RECORDS FOR THIS EXERCISE
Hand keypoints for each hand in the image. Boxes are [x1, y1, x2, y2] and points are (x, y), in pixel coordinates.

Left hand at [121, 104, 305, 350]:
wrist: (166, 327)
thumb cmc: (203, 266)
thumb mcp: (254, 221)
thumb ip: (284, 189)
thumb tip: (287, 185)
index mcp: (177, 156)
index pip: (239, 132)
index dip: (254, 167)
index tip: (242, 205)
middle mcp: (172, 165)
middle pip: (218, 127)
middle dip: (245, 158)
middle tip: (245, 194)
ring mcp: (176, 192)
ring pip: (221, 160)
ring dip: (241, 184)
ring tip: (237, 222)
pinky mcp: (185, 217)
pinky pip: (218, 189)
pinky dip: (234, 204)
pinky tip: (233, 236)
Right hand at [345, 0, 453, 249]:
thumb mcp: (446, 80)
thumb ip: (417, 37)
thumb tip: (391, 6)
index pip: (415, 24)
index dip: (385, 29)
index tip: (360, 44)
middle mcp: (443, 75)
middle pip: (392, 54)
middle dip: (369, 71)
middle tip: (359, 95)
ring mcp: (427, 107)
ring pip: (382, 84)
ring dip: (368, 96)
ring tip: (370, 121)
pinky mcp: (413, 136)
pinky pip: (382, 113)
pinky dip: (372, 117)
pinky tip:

ABOUT THIS EXERCISE
Write out only the lines that run from the line containing "thumb ip: (284, 189)" through the line containing "ring mcp: (176, 192)", both included, exactly as they appear above.

OUTPUT OF THE TASK
thumb ip: (284, 189)
thumb tip: (287, 185)
index mcp: (177, 156)
index pip: (239, 132)
index dip: (254, 167)
index tip: (242, 205)
middle mcp: (172, 165)
middle pip: (218, 127)
middle dip: (245, 158)
middle tip: (245, 194)
ring mcp: (176, 192)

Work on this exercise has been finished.